C.S. Lewis is discussed in light of how he used rhetoric and worship to see the goodwill of Advent. His persuasive style and study of rhetoric helped him to become one of the most revered thinkers of the 20th century. C.S. Lewis addresses audiences on their own terms, adopted a humble stance, and cultivated communities. Again, this was centered around goodwill–the ultimate well-being of humanity through resurrection life with God (36-37). Dorothy Sayers used rhetoric and credal worship to emphasize the “energy of Christmastide” as Beitler puts it. Through vivid depictions and tranquil scenes, she made a rhetoric-filled argument for Christianity. Sayers’s He That Should come stirred up controversy in her own time, and Beitler quotes a remarkable defense Sayers offered of her portrayal of Christmas in which she talks about Christ being born “into this confused, coarse, and indifferent world… He was a real person, born in blood and pain like any other child, and dying in blood and pain, like the commonest thief…” The lifelike depictions of Sayers language comes through in the chapter dedicated to her, and shows how the persuasive rhetoric of her Christian witness played out.
Dietrich Bonhoeffer is used by Beitler to exemplify the use of preaching the Word and epiphanic identification–the hiddenness and reality of Christ the God-man. The “strange glory” of epiphany is that Christ comes to be identified with us–to be a human person. Even more radically, Bonhoeffer’s rhetoric led to the identification with Jewish Christians and taking a stand against those who would refuse to do so in Nazi Germany. Preaching, for Bonhoeffer, involved bringing the Word to the hearers ears, which would itself lead to identification with the Word. The word of God itself “is the exclamation point that we do not need to add,” said Bonhoeffer (115-116).
The chapter on Desmond Tutu was particularly fascinating, both in noting how Tutu’s wholly religious rhetoric led to calls for repentance and reconciliation and also how that same religious fervor led to accusations of divisiveness and triumphalism during the end of Apartheid in South Africa. Tutu’s prophetic rhetoric issued a stirring call for repentance from racial division and unity of the body of Christ. Marilynne Robinson has become a significant voice in Christianity through her fiction, which, through the Gilead Trilogy, uses rhetoric to make “faith’s unseen realities more believable and faith’s central questions more significant for unbelievers” and believers (162-163). Beitler notes the use of themes in the trilogy that help usher in a sense of ethos of Easter that makes sense of Christianity in real-world ways.

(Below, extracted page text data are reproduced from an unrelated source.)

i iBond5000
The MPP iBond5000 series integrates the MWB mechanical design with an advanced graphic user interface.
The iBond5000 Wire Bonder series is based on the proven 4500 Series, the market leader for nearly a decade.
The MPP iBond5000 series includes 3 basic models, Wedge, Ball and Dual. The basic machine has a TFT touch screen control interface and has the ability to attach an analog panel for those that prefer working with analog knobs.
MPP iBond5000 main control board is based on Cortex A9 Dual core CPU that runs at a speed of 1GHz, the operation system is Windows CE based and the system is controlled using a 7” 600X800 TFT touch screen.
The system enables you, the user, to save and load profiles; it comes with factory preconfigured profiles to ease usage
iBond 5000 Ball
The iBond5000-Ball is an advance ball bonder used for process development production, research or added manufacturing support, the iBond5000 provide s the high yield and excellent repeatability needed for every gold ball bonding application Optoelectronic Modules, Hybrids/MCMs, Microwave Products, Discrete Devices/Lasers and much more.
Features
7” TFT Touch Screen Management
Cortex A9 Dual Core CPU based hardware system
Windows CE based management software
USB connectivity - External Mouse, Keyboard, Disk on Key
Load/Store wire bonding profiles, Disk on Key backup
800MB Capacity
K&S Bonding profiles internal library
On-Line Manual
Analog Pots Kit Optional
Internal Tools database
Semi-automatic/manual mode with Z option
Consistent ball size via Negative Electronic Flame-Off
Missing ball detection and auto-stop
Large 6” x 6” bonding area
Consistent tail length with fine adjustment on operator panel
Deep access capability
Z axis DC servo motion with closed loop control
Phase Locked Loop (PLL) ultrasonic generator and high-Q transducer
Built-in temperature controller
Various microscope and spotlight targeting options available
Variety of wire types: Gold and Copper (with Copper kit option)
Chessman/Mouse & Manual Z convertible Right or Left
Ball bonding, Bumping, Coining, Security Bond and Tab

Throughout the book, Beitler does a good job of putting forward the ideas of those speakers/writers he wishes to highlight while allowing his own narrative and writing to take a back seat. Seasoned Speech is itself an execise in rhetoric, calling readers to a better appreciation of and for both the content of the writings and speeches of the people highlighted but also to go forth and learn more. I, for one, ended up putting holds on a number of works about and by several of the authors discussed, and I look forward to continuing to learn about their “seasoned speech” (a reference to Colossians 4:6).
Seasoned Speech: Rhetoric in the Life of the Church is a remarkable call to enjoy and learn from several fascinating thinkers in recent Christian history. It is the kind of book that calls for reading and re-reading and absorbing. I highly recommend it.
Disclaimer: I was provided with a copy of the book for review by the publisher. I was not required to give any specific kind of feedback whatsoever.